TASK INSTRUCTIONS:
Rewrite every line of the records below, substituting "vernacular name" for each "common name" and leaving everything else unchanged.
— start DATASET ROWS —
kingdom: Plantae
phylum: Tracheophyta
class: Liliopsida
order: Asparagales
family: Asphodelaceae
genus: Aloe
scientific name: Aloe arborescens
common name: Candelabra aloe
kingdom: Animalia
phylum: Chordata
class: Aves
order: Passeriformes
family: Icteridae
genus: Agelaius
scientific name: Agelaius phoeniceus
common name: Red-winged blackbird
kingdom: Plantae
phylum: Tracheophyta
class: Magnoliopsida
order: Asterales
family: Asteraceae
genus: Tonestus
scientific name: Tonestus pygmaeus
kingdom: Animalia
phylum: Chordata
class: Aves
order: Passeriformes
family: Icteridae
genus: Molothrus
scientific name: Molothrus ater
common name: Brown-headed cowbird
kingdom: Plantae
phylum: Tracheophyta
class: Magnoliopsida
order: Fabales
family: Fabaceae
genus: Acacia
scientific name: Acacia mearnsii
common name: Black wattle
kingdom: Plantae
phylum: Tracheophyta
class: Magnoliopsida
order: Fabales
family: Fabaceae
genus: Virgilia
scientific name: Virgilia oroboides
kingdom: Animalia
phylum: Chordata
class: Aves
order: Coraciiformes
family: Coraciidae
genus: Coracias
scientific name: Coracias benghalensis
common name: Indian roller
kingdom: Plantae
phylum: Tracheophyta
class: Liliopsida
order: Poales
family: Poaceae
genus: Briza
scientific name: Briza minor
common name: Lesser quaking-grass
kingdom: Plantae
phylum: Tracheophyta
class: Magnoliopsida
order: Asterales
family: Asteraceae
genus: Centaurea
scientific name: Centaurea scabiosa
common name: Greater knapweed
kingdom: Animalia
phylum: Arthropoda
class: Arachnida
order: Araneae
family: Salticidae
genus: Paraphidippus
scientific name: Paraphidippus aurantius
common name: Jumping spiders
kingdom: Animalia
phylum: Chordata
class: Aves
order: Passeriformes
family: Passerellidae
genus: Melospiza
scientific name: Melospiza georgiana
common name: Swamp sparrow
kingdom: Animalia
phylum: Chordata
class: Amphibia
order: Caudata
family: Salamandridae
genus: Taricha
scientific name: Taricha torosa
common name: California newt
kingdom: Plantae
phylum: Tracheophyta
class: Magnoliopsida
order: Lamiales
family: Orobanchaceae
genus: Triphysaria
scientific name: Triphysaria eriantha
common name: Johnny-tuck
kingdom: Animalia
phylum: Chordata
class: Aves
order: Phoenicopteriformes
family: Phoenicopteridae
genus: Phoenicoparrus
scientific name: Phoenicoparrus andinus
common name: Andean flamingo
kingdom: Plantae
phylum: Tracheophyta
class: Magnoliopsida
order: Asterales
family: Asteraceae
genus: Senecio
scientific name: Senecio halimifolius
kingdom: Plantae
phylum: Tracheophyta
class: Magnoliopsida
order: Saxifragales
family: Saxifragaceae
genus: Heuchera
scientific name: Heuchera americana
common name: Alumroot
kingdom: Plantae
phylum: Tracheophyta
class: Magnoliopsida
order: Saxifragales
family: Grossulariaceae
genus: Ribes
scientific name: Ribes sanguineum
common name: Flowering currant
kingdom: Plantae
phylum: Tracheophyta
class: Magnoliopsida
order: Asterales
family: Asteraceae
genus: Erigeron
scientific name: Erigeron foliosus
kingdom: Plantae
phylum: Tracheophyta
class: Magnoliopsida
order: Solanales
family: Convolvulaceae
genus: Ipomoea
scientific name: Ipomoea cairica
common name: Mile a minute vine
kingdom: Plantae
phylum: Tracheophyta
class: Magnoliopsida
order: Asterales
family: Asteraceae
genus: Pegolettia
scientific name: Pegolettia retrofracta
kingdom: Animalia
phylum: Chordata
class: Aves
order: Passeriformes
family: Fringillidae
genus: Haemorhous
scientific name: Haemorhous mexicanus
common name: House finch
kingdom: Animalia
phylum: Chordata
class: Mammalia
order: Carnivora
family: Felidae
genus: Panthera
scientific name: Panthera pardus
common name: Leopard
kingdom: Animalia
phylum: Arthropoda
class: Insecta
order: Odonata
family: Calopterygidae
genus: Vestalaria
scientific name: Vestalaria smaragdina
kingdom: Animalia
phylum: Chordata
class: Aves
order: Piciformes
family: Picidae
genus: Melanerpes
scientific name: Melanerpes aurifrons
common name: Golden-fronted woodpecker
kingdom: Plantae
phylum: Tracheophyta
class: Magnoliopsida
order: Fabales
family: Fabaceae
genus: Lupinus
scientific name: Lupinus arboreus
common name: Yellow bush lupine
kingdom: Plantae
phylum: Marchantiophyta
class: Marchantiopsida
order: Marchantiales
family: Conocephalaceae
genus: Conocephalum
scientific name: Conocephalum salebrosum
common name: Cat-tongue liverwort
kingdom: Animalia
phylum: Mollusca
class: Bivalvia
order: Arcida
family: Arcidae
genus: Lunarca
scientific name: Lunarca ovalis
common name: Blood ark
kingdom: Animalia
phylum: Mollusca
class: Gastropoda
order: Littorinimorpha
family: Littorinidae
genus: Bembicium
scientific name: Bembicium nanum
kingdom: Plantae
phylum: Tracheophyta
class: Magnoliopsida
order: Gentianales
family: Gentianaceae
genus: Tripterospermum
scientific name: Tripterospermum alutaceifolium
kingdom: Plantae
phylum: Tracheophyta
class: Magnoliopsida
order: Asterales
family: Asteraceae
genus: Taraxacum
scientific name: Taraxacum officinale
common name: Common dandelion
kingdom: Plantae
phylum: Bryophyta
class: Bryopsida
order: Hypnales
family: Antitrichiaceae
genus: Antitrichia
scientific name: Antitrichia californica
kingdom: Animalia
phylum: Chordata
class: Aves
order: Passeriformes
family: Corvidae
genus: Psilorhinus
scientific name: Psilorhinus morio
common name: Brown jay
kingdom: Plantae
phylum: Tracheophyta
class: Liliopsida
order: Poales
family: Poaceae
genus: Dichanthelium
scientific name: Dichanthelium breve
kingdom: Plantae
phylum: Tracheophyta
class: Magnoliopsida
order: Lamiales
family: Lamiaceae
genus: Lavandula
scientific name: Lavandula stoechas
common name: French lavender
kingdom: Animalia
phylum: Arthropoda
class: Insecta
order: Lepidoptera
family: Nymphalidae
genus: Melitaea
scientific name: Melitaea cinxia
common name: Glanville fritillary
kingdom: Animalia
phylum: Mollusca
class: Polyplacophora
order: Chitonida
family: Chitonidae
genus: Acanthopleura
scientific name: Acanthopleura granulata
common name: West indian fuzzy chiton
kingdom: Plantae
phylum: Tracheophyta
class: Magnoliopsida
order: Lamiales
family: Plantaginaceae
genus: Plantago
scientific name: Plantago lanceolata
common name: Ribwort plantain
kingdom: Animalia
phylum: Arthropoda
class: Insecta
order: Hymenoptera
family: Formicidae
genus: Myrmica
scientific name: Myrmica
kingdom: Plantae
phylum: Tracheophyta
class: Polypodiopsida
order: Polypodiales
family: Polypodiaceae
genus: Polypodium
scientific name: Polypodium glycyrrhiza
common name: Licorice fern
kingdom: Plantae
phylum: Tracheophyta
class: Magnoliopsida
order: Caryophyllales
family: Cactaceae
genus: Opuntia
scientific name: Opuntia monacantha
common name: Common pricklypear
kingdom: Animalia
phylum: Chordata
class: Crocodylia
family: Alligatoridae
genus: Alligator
— end DATASET ROWS —
THE OUTPUT:
kingdom: Plantae
phylum: Tracheophyta
class: Liliopsida
order: Asparagales
family: Asphodelaceae
genus: Aloe
scientific name: Aloe arborescens
vernacular name: Candelabra aloe
kingdom: Animalia
phylum: Chordata
class: Aves
order: Passeriformes
family: Icteridae
genus: Agelaius
scientific name: Agelaius phoeniceus
vernacular name: Red-winged blackbird
kingdom: Plantae
phylum: Tracheophyta
class: Magnoliopsida
order: Asterales
family: Asteraceae
genus: Tonestus
scientific name: Tonestus pygmaeus
kingdom: Animalia
phylum: Chordata
class: Aves
order: Passeriformes
family: Icteridae
genus: Molothrus
scientific name: Molothrus ater
vernacular name: Brown-headed cowbird
kingdom: Plantae
phylum: Tracheophyta
class: Magnoliopsida
order: Fabales
family: Fabaceae
genus: Acacia
scientific name: Acacia mearnsii
vernacular name: Black wattle
kingdom: Plantae
phylum: Tracheophyta
class: Magnoliopsida
order: Fabales
family: Fabaceae
genus: Virgilia
scientific name: Virgilia oroboides
kingdom: Animalia
phylum: Chordata
class: Aves
order: Coraciiformes
family: Coraciidae
genus: Coracias
scientific name: Coracias benghalensis
vernacular name: Indian roller
kingdom: Plantae
phylum: Tracheophyta
class: Liliopsida
order: Poales
family: Poaceae
genus: Briza
scientific name: Briza minor
vernacular name: Lesser quaking-grass
kingdom: Plantae
phylum: Tracheophyta
class: Magnoliopsida
order: Asterales
family: Asteraceae
genus: Centaurea
scientific name: Centaurea scabiosa
vernacular name: Greater knapweed
kingdom: Animalia
phylum: Arthropoda
class: Arachnida
order: Araneae
family: Salticidae
genus: Paraphidippus
scientific name: Paraphidippus aurantius
vernacular name: Jumping spiders
kingdom: Animalia
phylum: Chordata
class: Aves
order: Passeriformes
family: Passerellidae
genus: Melospiza
scientific name: Melospiza georgiana
vernacular name: Swamp sparrow
kingdom: Animalia
phylum: Chordata
class: Amphibia
order: Caudata
family: Salamandridae
genus: Taricha
scientific name: Taricha torosa
vernacular name: California newt
kingdom: Plantae
phylum: Tracheophyta
class: Magnoliopsida
order: Lamiales
family: Orobanchaceae
genus: Triphysaria
scientific name: Triphysaria eriantha
vernacular name: Johnny-tuck
kingdom: Animalia
phylum: Chordata
class: Aves
order: Phoenicopteriformes
family: Phoenicopteridae
genus: Phoenicoparrus
scientific name: Phoenicoparrus andinus
vernacular name: Andean flamingo
kingdom: Plantae
phylum: Tracheophyta
class: Magnoliopsida
order: Asterales
family: Asteraceae
genus: Senecio
scientific name: Senecio halimifolius
kingdom: Plantae
phylum: Tracheophyta
class: Magnoliopsida
order: Saxifragales
family: Saxifragaceae
genus: Heuchera
scientific name: Heuchera americana
vernacular name: Alumroot
kingdom: Plantae
phylum: Tracheophyta
class: Magnoliopsida
order: Saxifragales
family: Grossulariaceae
genus: Ribes
scientific name: Ribes sanguineum
vernacular name: Flowering currant
kingdom: Plantae
phylum: Tracheophyta
class: Magnoliopsida
order: Asterales
family: Asteraceae
genus: Erigeron
scientific name: Erigeron foliosus
kingdom: Plantae
phylum: Tracheophyta
class: Magnoliopsida
order: Solanales
family: Convolvulaceae
genus: Ipomoea
scientific name: Ipomoea cairica
vernacular name: Mile a minute vine
kingdom: Plantae
phylum: Tracheophyta
class: Magnoliopsida
order: Asterales
family: Asteraceae
genus: Pegolettia
scientific name: Pegolettia retrofracta
kingdom: Animalia
phylum: Chordata
class: Aves
order: Passeriformes
family: Fringillidae
genus: Haemorhous
scientific name: Haemorhous mexicanus
vernacular name: House finch
kingdom: Animalia
phylum: Chordata
class: Mammalia
order: Carnivora
family: Felidae
genus: Panthera
scientific name: Panthera pardus
vernacular name: Leopard
kingdom: Animalia
phylum: Arthropoda
class: Insecta
order: Odonata
family: Calopterygidae
genus: Vestalaria
scientific name: Vestalaria smaragdina
kingdom: Animalia
phylum: Chordata
class: Aves
order: Piciformes
family: Picidae
genus: Melanerpes
scientific name: Melanerpes aurifrons
vernacular name: Golden-fronted woodpecker
kingdom: Plantae
phylum: Tracheophyta
class: Magnoliopsida
order: Fabales
family: Fabaceae
genus: Lupinus
scientific name: Lupinus arboreus
vernacular name: Yellow bush lupine
kingdom: Plantae
phylum: Marchantiophyta
class: Marchantiopsida
order: Marchantiales
family: Conocephalaceae
genus: Conocephalum
scientific name: Conocephalum salebrosum
vernacular name: Cat-tongue liverwort
kingdom: Animalia
phylum: Mollusca
class: Bivalvia
order: Arcida
family: Arcidae
genus: Lunarca
scientific name: Lunarca ovalis
vernacular name: Blood ark
kingdom: Animalia
phylum: Mollusca
class: Gastropoda
order: Littorinimorpha
family: Littorinidae
genus: Bembicium
scientific name: Bembicium nanum
kingdom: Plantae
phylum: Tracheophyta
class: Magnoliopsida
order: Gentianales
family: Gentianaceae
genus: Tripterospermum
scientific name: Tripterospermum alutaceifolium
kingdom: Plantae
phylum: Tracheophyta
class: Magnoliopsida
order: Asterales
family: Asteraceae
genus: Taraxacum
scientific name: Taraxacum officinale
vernacular name: Common dandelion
kingdom: Plantae
phylum: Bryophyta
class: Bryopsida
order: Hypnales
family: Antitrichiaceae
genus: Antitrichia
scientific name: Antitrichia californica
kingdom: Animalia
phylum: Chordata
class: Aves
order: Passeriformes
family: Corvidae
genus: Psilorhinus
scientific name: Psilorhinus morio
vernacular name: Brown jay
kingdom: Plantae
phylum: Tracheophyta
class: Liliopsida
order: Poales
family: Poaceae
genus: Dichanthelium
scientific name: Dichanthelium breve
kingdom: Plantae
phylum: Tracheophyta
class: Magnoliopsida
order: Lamiales
family: Lamiaceae
genus: Lavandula
scientific name: Lavandula stoechas
vernacular name: French lavender
kingdom: Animalia
phylum: Arthropoda
class: Insecta
order: Lepidoptera
family: Nymphalidae
genus: Melitaea
scientific name: Melitaea cinxia
vernacular name: Glanville fritillary
kingdom: Animalia
phylum: Mollusca
class: Polyplacophora
order: Chitonida
family: Chitonidae
genus: Acanthopleura
scientific name: Acanthopleura granulata
vernacular name: West indian fuzzy chiton
kingdom: Plantae
phylum: Tracheophyta
class: Magnoliopsida
order: Lamiales
family: Plantaginaceae
genus: Plantago
scientific name: Plantago lanceolata
vernacular name: Ribwort plantain
kingdom: Animalia
phylum: Arthropoda
class: Insecta
order: Hymenoptera
family: Formicidae
genus: Myrmica
scientific name: Myrmica
kingdom: Plantae
phylum: Tracheophyta
class: Polypodiopsida
order: Polypodiales
family: Polypodiaceae
genus: Polypodium
scientific name: Polypodium glycyrrhiza
vernacular name: Licorice fern
kingdom: Plantae
phylum: Tracheophyta
class: Magnoliopsida
order: Caryophyllales
family: Cactaceae
genus: Opuntia
scientific name: Opuntia monacantha
vernacular name: Common pricklypear
kingdom: Animalia
phylum: Chordata
class: Crocodylia
family: Alligatoridae
genus: Alligator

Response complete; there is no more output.